Start of TEXT BLOCK
I moved to Arcata in the spring of 2020. After recently graduating from community college with an associate’s degree in communications, I was eager to begin work on my bachelor’s. I worked up my courage, moved myself and belongings to a musty house in Pneumonia Gulch, and began to work. I was just finding a routine and making connections on campus when COVID hit. With worries of getting sick and the loneliness I began to feel at my rental, I packed up my belongings, one sickly anthurium and panic-moved in with my boyfriend in southern Humboldt. I worked through the rest of the semester. And the next semester. And the next. Now, halfway through the fall of 2021, I have learned to cope with HyFlex. The results? It’s difficult. It’s hard to hear what’s going on in class and I find myself missing the collaborations built on campus. I feel disconnected from my peers and teachers. Maybe it’s my anxiety talking, but the online community just doesn’t jive with the in-person folk. It’s hard to pipe up from Zoom, and if there is a shoddy internet connection, or the people in class are having a rowdy discussion, there’s just no point to even talk.
Although it is arguably more difficult to communicate via HyFlex, I do appreciate the freedom that comes with online school. I have more time to focus on my studies, I don’t have to account for drive time, which always eats into the schedule, and I don’t have to relocate, which can be difficult in itself. During the pandemic, I also got a puppy. A giant goofball of a puppy, and my mom gave me her small dog. I also have a cat and chickens. I live on a decent sized farm in SoHum, but these responsibilities make moving more challenging. Even if I were to relocate, it would be difficult to find a place that allowed a petting zoo. Other options include some rehoming, maybe for the cats and chickens, but…who wants to rip apart the pack? Not me.
End of TEXT BLOCK
Start of AVAILABLE DATA
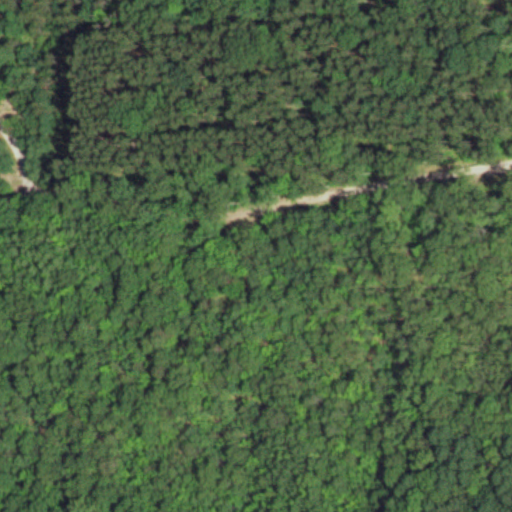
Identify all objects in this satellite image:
road: (11, 189)
road: (256, 209)
road: (406, 259)
road: (344, 390)
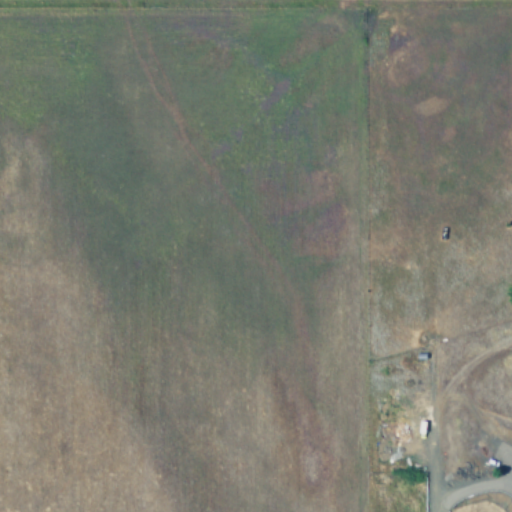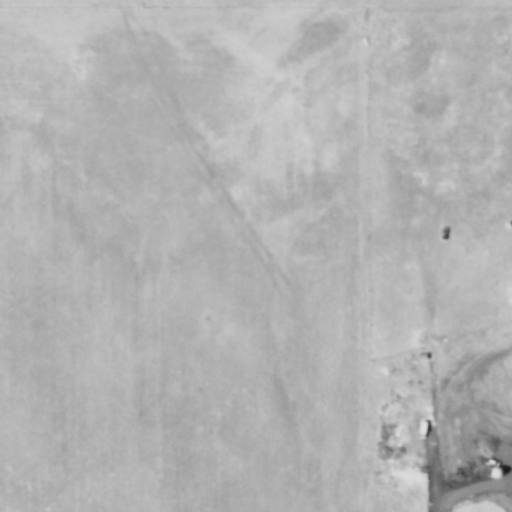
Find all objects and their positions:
road: (429, 456)
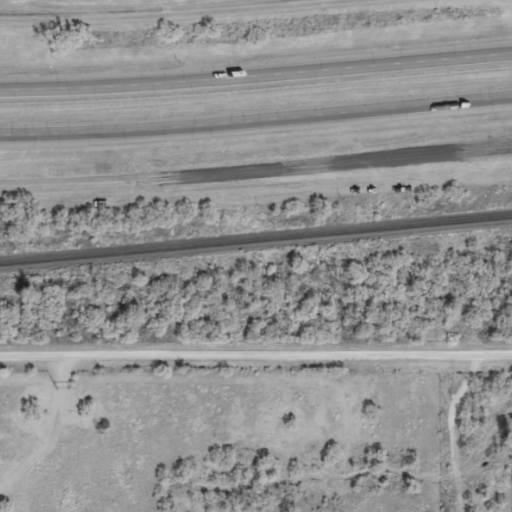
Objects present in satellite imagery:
road: (163, 11)
road: (256, 72)
road: (256, 117)
road: (256, 169)
railway: (256, 235)
road: (256, 379)
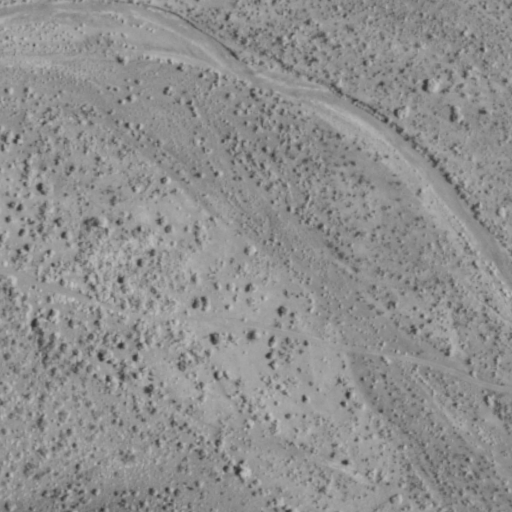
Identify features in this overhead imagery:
road: (255, 328)
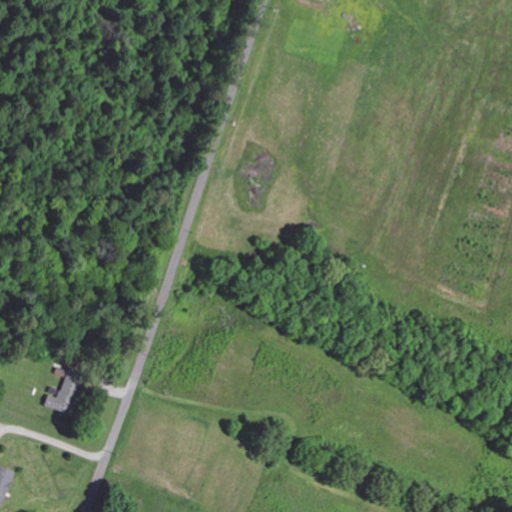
End of AVAILABLE DATA
__YOUR TASKS__
1: Reproduce the part of the essay about studying remotely that opens with the words containing "Although it is" and closes with "pack? Not me.".
2: Decide whether each statement agrees with the essay about studying remotely, and answer yes or no, quoting the words from the essay that settle it. (a) The writer moved to Arcata in the spring of 2020. (b) The writer moved in with a parent in southern Humboldt. (c) The writer got a puppy during the pandemic.
3: Write what comes next in the essay about studying remotely, starting after its last sentence.
The records have nothing to do with the essay about studying remotely.

__PER-TASK ANSWERS__
1:
Although it is arguably more difficult to communicate via HyFlex, I do appreciate the freedom that comes with online school. I have more time to focus on my studies, I don’t have to account for drive time, which always eats into the schedule, and I don’t have to relocate, which can be difficult in itself. During the pandemic, I also got a puppy. A giant goofball of a puppy, and my mom gave me her small dog. I also have a cat and chickens. I live on a decent sized farm in SoHum, but these responsibilities make moving more challenging. Even if I were to relocate, it would be difficult to find a place that allowed a petting zoo. Other options include some rehoming, maybe for the cats and chickens, but…who wants to rip apart the pack? Not me.

2:
(a) Yes: "I moved to Arcata in the spring of 2020."
(b) No: "panic-moved in with my boyfriend in southern Humboldt."
(c) Yes: "During the pandemic, I also got a puppy."

3:
At this point, I don’t even want to move to Arcata. With winter just beginning and Delta variant trends and rates of sickness only bound to increase due to winter’s lower temps, I just don’t think it’s feasible. What if campus shuts down again? Will I find myself in the same place as spring 2020?
On one hand, Hyflex gives me the freedom that I love. I can accomplish my educational goals from the comfort of my home. I also have more time to focus on other irons I have in the fire, and believe me, there are a lot of them. On the other hand, I lack the camaraderie found in classroom settings. I find myself isolated from my peer group and unable to communicate effectively. It’s also difficult to work through the challenges of being a college level senior alone.
Overall, I feel like my college experience was ripped from my hands. Now, with graduation just one semester away, I’m in limbo. Even though HyFlex has its downsides, it’s a better option than uprooting my menagerie. So for now, I’m staying put. HyFlex, shcmy-flex. I’m getting my degree no matter how many times I have to ask someone to repeat themselves.